**Records to process:**

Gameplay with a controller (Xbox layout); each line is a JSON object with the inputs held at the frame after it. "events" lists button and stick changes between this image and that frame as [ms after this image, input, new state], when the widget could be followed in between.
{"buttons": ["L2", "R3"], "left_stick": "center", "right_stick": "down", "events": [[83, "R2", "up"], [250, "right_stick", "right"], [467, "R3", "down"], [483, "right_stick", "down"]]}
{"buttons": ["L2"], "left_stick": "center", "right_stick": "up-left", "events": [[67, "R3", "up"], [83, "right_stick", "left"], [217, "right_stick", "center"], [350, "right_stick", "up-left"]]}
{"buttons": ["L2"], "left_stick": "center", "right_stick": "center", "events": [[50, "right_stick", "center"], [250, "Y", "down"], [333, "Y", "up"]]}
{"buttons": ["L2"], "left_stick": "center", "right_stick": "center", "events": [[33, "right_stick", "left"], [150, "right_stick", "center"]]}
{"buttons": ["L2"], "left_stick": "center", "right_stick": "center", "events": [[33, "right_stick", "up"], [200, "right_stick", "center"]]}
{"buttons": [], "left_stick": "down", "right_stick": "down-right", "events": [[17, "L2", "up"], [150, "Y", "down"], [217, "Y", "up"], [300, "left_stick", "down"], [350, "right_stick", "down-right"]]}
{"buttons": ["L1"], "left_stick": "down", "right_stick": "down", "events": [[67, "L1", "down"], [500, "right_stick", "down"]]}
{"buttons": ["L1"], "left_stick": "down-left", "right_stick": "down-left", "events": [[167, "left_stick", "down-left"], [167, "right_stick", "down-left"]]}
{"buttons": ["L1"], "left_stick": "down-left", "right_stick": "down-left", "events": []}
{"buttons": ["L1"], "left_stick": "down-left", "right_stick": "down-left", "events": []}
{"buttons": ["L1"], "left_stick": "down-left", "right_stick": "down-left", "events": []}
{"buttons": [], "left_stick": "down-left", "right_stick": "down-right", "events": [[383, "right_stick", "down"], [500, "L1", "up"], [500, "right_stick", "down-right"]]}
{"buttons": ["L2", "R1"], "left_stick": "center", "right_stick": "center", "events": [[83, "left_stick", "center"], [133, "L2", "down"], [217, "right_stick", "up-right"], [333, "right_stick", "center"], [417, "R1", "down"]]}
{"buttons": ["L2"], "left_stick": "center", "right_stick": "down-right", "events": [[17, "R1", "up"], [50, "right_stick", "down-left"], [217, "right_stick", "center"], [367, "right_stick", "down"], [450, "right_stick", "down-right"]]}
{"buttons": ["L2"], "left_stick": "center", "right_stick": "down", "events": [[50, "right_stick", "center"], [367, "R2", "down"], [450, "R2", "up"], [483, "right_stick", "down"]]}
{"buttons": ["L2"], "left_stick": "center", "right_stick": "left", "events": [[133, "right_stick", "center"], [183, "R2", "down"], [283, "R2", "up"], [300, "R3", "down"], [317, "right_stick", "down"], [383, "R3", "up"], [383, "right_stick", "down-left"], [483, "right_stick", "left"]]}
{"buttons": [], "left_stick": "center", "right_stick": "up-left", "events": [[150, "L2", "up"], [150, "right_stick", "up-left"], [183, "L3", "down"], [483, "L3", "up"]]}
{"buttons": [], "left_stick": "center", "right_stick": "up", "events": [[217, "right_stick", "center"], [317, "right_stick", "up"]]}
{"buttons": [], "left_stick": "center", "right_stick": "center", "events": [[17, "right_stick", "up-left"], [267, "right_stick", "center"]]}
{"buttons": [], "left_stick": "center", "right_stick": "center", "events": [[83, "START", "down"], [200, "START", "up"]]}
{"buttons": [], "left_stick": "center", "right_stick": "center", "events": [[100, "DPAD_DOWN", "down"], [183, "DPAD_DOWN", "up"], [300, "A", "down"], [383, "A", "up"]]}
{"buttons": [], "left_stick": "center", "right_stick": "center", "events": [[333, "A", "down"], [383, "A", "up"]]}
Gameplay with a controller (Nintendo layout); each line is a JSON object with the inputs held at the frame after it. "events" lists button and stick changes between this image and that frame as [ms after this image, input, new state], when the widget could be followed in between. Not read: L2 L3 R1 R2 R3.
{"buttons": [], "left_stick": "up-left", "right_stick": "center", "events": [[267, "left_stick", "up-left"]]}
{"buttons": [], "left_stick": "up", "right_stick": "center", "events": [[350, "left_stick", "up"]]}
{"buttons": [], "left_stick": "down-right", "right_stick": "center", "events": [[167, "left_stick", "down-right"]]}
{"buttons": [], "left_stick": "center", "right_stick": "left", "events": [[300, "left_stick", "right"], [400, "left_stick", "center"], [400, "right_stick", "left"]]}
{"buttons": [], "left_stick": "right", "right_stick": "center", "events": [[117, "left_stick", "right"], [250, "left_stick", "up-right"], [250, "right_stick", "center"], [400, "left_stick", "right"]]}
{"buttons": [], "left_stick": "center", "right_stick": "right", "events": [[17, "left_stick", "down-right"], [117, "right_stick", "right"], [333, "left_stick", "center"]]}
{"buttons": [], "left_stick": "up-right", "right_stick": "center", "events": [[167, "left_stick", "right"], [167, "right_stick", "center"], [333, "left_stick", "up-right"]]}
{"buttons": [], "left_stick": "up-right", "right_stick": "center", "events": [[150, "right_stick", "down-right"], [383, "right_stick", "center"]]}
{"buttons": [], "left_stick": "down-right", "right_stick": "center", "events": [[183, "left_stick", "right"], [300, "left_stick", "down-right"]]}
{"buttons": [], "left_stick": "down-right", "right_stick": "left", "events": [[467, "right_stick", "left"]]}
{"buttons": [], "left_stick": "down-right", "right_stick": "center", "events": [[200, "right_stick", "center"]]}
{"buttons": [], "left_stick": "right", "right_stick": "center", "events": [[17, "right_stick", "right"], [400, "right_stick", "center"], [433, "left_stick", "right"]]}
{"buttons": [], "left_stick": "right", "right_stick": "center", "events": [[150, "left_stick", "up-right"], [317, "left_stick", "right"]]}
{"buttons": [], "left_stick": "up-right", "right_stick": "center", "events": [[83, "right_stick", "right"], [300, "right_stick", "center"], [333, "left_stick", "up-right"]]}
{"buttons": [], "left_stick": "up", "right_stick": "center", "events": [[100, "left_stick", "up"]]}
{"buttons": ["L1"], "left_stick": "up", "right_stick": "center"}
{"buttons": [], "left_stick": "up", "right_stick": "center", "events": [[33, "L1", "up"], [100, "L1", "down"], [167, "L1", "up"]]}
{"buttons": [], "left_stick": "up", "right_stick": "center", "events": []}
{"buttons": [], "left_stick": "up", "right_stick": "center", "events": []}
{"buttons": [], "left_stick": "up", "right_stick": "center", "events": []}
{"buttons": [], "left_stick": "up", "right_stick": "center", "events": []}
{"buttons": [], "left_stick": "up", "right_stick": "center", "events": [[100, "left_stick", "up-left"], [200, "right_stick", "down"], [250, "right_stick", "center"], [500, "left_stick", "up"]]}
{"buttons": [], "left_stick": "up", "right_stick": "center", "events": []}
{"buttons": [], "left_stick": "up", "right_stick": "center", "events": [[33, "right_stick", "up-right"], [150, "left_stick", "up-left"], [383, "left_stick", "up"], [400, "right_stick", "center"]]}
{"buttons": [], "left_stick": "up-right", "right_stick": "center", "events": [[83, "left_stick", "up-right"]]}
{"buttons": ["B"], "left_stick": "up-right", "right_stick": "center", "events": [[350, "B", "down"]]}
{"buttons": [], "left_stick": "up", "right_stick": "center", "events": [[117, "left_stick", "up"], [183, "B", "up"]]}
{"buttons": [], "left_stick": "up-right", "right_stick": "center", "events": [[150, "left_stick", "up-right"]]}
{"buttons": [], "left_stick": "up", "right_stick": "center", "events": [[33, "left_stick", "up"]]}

**Exercise brief:** Produce the whole listing once more, exactly.

**Exercise result:**
Gameplay with a controller (Xbox layout); each line is a JSON object with the inputs held at the frame after it. "events" lists button and stick changes between this image and that frame as [ms after this image, input, new state], when the widget could be followed in between.
{"buttons": ["L2", "R3"], "left_stick": "center", "right_stick": "down", "events": [[83, "R2", "up"], [250, "right_stick", "right"], [467, "R3", "down"], [483, "right_stick", "down"]]}
{"buttons": ["L2"], "left_stick": "center", "right_stick": "up-left", "events": [[67, "R3", "up"], [83, "right_stick", "left"], [217, "right_stick", "center"], [350, "right_stick", "up-left"]]}
{"buttons": ["L2"], "left_stick": "center", "right_stick": "center", "events": [[50, "right_stick", "center"], [250, "Y", "down"], [333, "Y", "up"]]}
{"buttons": ["L2"], "left_stick": "center", "right_stick": "center", "events": [[33, "right_stick", "left"], [150, "right_stick", "center"]]}
{"buttons": ["L2"], "left_stick": "center", "right_stick": "center", "events": [[33, "right_stick", "up"], [200, "right_stick", "center"]]}
{"buttons": [], "left_stick": "down", "right_stick": "down-right", "events": [[17, "L2", "up"], [150, "Y", "down"], [217, "Y", "up"], [300, "left_stick", "down"], [350, "right_stick", "down-right"]]}
{"buttons": ["L1"], "left_stick": "down", "right_stick": "down", "events": [[67, "L1", "down"], [500, "right_stick", "down"]]}
{"buttons": ["L1"], "left_stick": "down-left", "right_stick": "down-left", "events": [[167, "left_stick", "down-left"], [167, "right_stick", "down-left"]]}
{"buttons": ["L1"], "left_stick": "down-left", "right_stick": "down-left", "events": []}
{"buttons": ["L1"], "left_stick": "down-left", "right_stick": "down-left", "events": []}
{"buttons": ["L1"], "left_stick": "down-left", "right_stick": "down-left", "events": []}
{"buttons": [], "left_stick": "down-left", "right_stick": "down-right", "events": [[383, "right_stick", "down"], [500, "L1", "up"], [500, "right_stick", "down-right"]]}
{"buttons": ["L2", "R1"], "left_stick": "center", "right_stick": "center", "events": [[83, "left_stick", "center"], [133, "L2", "down"], [217, "right_stick", "up-right"], [333, "right_stick", "center"], [417, "R1", "down"]]}
{"buttons": ["L2"], "left_stick": "center", "right_stick": "down-right", "events": [[17, "R1", "up"], [50, "right_stick", "down-left"], [217, "right_stick", "center"], [367, "right_stick", "down"], [450, "right_stick", "down-right"]]}
{"buttons": ["L2"], "left_stick": "center", "right_stick": "down", "events": [[50, "right_stick", "center"], [367, "R2", "down"], [450, "R2", "up"], [483, "right_stick", "down"]]}
{"buttons": ["L2"], "left_stick": "center", "right_stick": "left", "events": [[133, "right_stick", "center"], [183, "R2", "down"], [283, "R2", "up"], [300, "R3", "down"], [317, "right_stick", "down"], [383, "R3", "up"], [383, "right_stick", "down-left"], [483, "right_stick", "left"]]}
{"buttons": [], "left_stick": "center", "right_stick": "up-left", "events": [[150, "L2", "up"], [150, "right_stick", "up-left"], [183, "L3", "down"], [483, "L3", "up"]]}
{"buttons": [], "left_stick": "center", "right_stick": "up", "events": [[217, "right_stick", "center"], [317, "right_stick", "up"]]}
{"buttons": [], "left_stick": "center", "right_stick": "center", "events": [[17, "right_stick", "up-left"], [267, "right_stick", "center"]]}
{"buttons": [], "left_stick": "center", "right_stick": "center", "events": [[83, "START", "down"], [200, "START", "up"]]}
{"buttons": [], "left_stick": "center", "right_stick": "center", "events": [[100, "DPAD_DOWN", "down"], [183, "DPAD_DOWN", "up"], [300, "A", "down"], [383, "A", "up"]]}
{"buttons": [], "left_stick": "center", "right_stick": "center", "events": [[333, "A", "down"], [383, "A", "up"]]}
Gameplay with a controller (Nintendo layout); each line is a JSON object with the inputs held at the frame after it. "events" lists button and stick changes between this image and that frame as [ms after this image, input, new state], when the widget could be followed in between. Not read: L2 L3 R1 R2 R3.
{"buttons": [], "left_stick": "up-left", "right_stick": "center", "events": [[267, "left_stick", "up-left"]]}
{"buttons": [], "left_stick": "up", "right_stick": "center", "events": [[350, "left_stick", "up"]]}
{"buttons": [], "left_stick": "down-right", "right_stick": "center", "events": [[167, "left_stick", "down-right"]]}
{"buttons": [], "left_stick": "center", "right_stick": "left", "events": [[300, "left_stick", "right"], [400, "left_stick", "center"], [400, "right_stick", "left"]]}
{"buttons": [], "left_stick": "right", "right_stick": "center", "events": [[117, "left_stick", "right"], [250, "left_stick", "up-right"], [250, "right_stick", "center"], [400, "left_stick", "right"]]}
{"buttons": [], "left_stick": "center", "right_stick": "right", "events": [[17, "left_stick", "down-right"], [117, "right_stick", "right"], [333, "left_stick", "center"]]}
{"buttons": [], "left_stick": "up-right", "right_stick": "center", "events": [[167, "left_stick", "right"], [167, "right_stick", "center"], [333, "left_stick", "up-right"]]}
{"buttons": [], "left_stick": "up-right", "right_stick": "center", "events": [[150, "right_stick", "down-right"], [383, "right_stick", "center"]]}
{"buttons": [], "left_stick": "down-right", "right_stick": "center", "events": [[183, "left_stick", "right"], [300, "left_stick", "down-right"]]}
{"buttons": [], "left_stick": "down-right", "right_stick": "left", "events": [[467, "right_stick", "left"]]}
{"buttons": [], "left_stick": "down-right", "right_stick": "center", "events": [[200, "right_stick", "center"]]}
{"buttons": [], "left_stick": "right", "right_stick": "center", "events": [[17, "right_stick", "right"], [400, "right_stick", "center"], [433, "left_stick", "right"]]}
{"buttons": [], "left_stick": "right", "right_stick": "center", "events": [[150, "left_stick", "up-right"], [317, "left_stick", "right"]]}
{"buttons": [], "left_stick": "up-right", "right_stick": "center", "events": [[83, "right_stick", "right"], [300, "right_stick", "center"], [333, "left_stick", "up-right"]]}
{"buttons": [], "left_stick": "up", "right_stick": "center", "events": [[100, "left_stick", "up"]]}
{"buttons": ["L1"], "left_stick": "up", "right_stick": "center"}
{"buttons": [], "left_stick": "up", "right_stick": "center", "events": [[33, "L1", "up"], [100, "L1", "down"], [167, "L1", "up"]]}
{"buttons": [], "left_stick": "up", "right_stick": "center", "events": []}
{"buttons": [], "left_stick": "up", "right_stick": "center", "events": []}
{"buttons": [], "left_stick": "up", "right_stick": "center", "events": []}
{"buttons": [], "left_stick": "up", "right_stick": "center", "events": []}
{"buttons": [], "left_stick": "up", "right_stick": "center", "events": [[100, "left_stick", "up-left"], [200, "right_stick", "down"], [250, "right_stick", "center"], [500, "left_stick", "up"]]}
{"buttons": [], "left_stick": "up", "right_stick": "center", "events": []}
{"buttons": [], "left_stick": "up", "right_stick": "center", "events": [[33, "right_stick", "up-right"], [150, "left_stick", "up-left"], [383, "left_stick", "up"], [400, "right_stick", "center"]]}
{"buttons": [], "left_stick": "up-right", "right_stick": "center", "events": [[83, "left_stick", "up-right"]]}
{"buttons": ["B"], "left_stick": "up-right", "right_stick": "center", "events": [[350, "B", "down"]]}
{"buttons": [], "left_stick": "up", "right_stick": "center", "events": [[117, "left_stick", "up"], [183, "B", "up"]]}
{"buttons": [], "left_stick": "up-right", "right_stick": "center", "events": [[150, "left_stick", "up-right"]]}
{"buttons": [], "left_stick": "up", "right_stick": "center", "events": [[33, "left_stick", "up"]]}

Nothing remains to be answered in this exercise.